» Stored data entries

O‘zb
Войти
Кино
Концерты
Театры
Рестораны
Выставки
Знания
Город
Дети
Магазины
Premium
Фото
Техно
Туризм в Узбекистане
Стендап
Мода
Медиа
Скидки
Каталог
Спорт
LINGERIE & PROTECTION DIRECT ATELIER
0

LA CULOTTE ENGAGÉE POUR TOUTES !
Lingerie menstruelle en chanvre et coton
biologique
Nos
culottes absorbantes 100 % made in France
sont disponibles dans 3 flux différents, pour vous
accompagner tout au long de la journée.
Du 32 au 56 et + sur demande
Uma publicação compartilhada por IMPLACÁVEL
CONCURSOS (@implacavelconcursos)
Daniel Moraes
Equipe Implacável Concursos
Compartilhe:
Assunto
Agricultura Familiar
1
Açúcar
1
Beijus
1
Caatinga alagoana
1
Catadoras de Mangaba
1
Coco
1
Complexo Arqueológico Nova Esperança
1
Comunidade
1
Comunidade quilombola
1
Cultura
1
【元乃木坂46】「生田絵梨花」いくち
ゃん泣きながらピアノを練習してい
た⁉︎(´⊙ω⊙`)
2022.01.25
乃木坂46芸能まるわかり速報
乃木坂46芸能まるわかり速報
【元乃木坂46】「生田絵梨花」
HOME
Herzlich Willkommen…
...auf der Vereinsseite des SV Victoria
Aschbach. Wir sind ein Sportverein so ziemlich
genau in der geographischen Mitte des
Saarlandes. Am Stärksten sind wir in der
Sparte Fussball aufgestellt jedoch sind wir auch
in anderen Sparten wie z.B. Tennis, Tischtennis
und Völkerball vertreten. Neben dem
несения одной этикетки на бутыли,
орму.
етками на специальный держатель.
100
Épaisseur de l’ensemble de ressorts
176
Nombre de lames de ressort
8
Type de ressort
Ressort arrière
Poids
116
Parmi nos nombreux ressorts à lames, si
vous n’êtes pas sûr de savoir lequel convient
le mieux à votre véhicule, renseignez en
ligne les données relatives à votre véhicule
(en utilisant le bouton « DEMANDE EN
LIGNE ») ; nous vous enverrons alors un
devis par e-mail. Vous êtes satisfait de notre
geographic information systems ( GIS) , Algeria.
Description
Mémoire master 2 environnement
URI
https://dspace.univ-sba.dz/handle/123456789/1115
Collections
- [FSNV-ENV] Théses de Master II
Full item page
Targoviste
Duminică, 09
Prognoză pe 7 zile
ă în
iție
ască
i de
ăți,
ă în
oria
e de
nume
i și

» Problem to solve
Every line above is to be duplicated exactly as shown.

» Problem solution
O‘zb
Войти
Кино
Концерты
Театры
Рестораны
Выставки
Знания
Город
Дети
Магазины
Premium
Фото
Техно
Туризм в Узбекистане
Стендап
Мода
Медиа
Скидки
Каталог
Спорт
LINGERIE & PROTECTION DIRECT ATELIER
0

LA CULOTTE ENGAGÉE POUR TOUTES !
Lingerie menstruelle en chanvre et coton
biologique
Nos
culottes absorbantes 100 % made in France
sont disponibles dans 3 flux différents, pour vous
accompagner tout au long de la journée.
Du 32 au 56 et + sur demande
Uma publicação compartilhada por IMPLACÁVEL
CONCURSOS (@implacavelconcursos)
Daniel Moraes
Equipe Implacável Concursos
Compartilhe:
Assunto
Agricultura Familiar
1
Açúcar
1
Beijus
1
Caatinga alagoana
1
Catadoras de Mangaba
1
Coco
1
Complexo Arqueológico Nova Esperança
1
Comunidade
1
Comunidade quilombola
1
Cultura
1
【元乃木坂46】「生田絵梨花」いくち
ゃん泣きながらピアノを練習してい
た⁉︎(´⊙ω⊙`)
2022.01.25
乃木坂46芸能まるわかり速報
乃木坂46芸能まるわかり速報
【元乃木坂46】「生田絵梨花」
HOME
Herzlich Willkommen…
...auf der Vereinsseite des SV Victoria
Aschbach. Wir sind ein Sportverein so ziemlich
genau in der geographischen Mitte des
Saarlandes. Am Stärksten sind wir in der
Sparte Fussball aufgestellt jedoch sind wir auch
in anderen Sparten wie z.B. Tennis, Tischtennis
und Völkerball vertreten. Neben dem
несения одной этикетки на бутыли,
орму.
етками на специальный держатель.
100
Épaisseur de l’ensemble de ressorts
176
Nombre de lames de ressort
8
Type de ressort
Ressort arrière
Poids
116
Parmi nos nombreux ressorts à lames, si
vous n’êtes pas sûr de savoir lequel convient
le mieux à votre véhicule, renseignez en
ligne les données relatives à votre véhicule
(en utilisant le bouton « DEMANDE EN
LIGNE ») ; nous vous enverrons alors un
devis par e-mail. Vous êtes satisfait de notre
geographic information systems ( GIS) , Algeria.
Description
Mémoire master 2 environnement
URI
https://dspace.univ-sba.dz/handle/123456789/1115
Collections
- [FSNV-ENV] Théses de Master II
Full item page
Targoviste
Duminică, 09
Prognoză pe 7 zile
ă în
iție
ască
i de
ăți,
ă în
oria
e de
nume
i și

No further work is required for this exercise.